Have you ever been sitting idly at your desk making little pets out of push pins and block erasers, or painting with whiteout, or using two pins and a paperclip to draw circles, or making paper footballs to knock into an empty coffee cup?  Anything to kill some time when you can’t get on the internet?  Well here’s a group of artists who put all our paperclip necklaces and origami jabberwockies to shame with stunning works of art made from office supplies.  And a few more artists whose work isn’t so much stunning as it is wicked awesome:

Somewhere in Australia, this guy is rolling in the fillies.


While we were trying to get our staplers to unjam, Baptiste Debombourg was creating unbelievable works of art with staples.  The banner picture at the top of the page and the first six photos in the gallery at the bottom of the page are of his Air Force One and Air Force Two installations, made out of 35,000 staples in white drywall.  He says these took him 75 hours of work to realize.  Meanwhile, the rest of us spent those 75 hours looking for monkey assault videos on Youtube.


Peter Callesen could take a TPS report and cut it into a bas relief of what that hot coworker might look like naked and riding Pegasus.
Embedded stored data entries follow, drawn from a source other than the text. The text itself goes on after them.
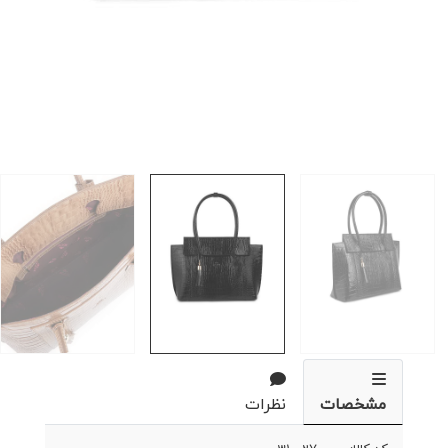
مشخصات
نظرات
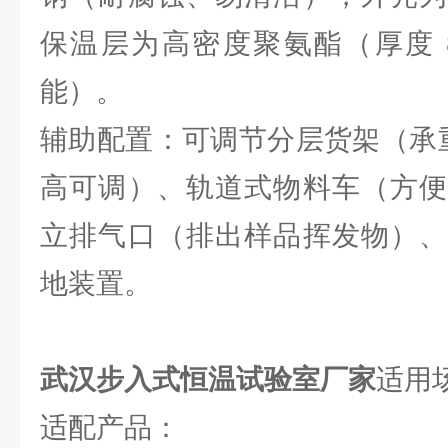
保温层为高密度聚氨酯（厚度 8
能）。
辅助配置：可调节分层货架（承重 50
高可调）、轨道式物料车（方便
立排气口（排出样品挥发物）、
地装置。
武汉步入式恒温试验室厂家
适用
适配产品：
Then he’d get fired for sexual harassment, but it’s still totally worth it.  The seventh through eighteenth photos in the gallery at the bottom of this page are his work, but there are plenty more astonishing papercut works where those came from.


Although I prefer Peter Schuyff‘s carved baseball bats, his carved pencils are pretty cool, too. There are three pics of those in the gallery below.  I bought one of these years ago to be the most ballin’ kid taking the SATs, then I only scored 200 because it wasn’t a #2 pencil.  That’s my excuse and I’m sticking to it.


Finally, someone who drinks more coffee than I do: Jonathan Brilliant. The photo above and one below are from his “Sticks, Sleeves, Straws, and Lids” installation along with one photo from the “Eternal Return” exhibition.  The white tube in the foreground of the photo above is made of white plastic coffee cup lids.


Using 4,000 paper clips, Gary Ponzo made a chandelier that casts mathematically awesome shadows.  Reproductions of the chandelier sell for $5,400 to $7,200.  Or you could buy four cases of paper clips for $25 and lock yourself into a room going slowly insane trying to reproduce this chandelier at home.  Hey, it worked for Howard Hughes. 


This cat has an iron made out of tape on its back.  Your argument is invalid.

The last six photos in the gallery below are from TapeSculpture, which also provides tutorial videos for making tape sculptures of your own.  Artist credits for each are in the file names.  A couple of these are entries in Scotch’s Tape Sculpture Contest.

Now if you’ll excuse me, I’m going to go make a couple tape apes and have them battle with paperclip shivs.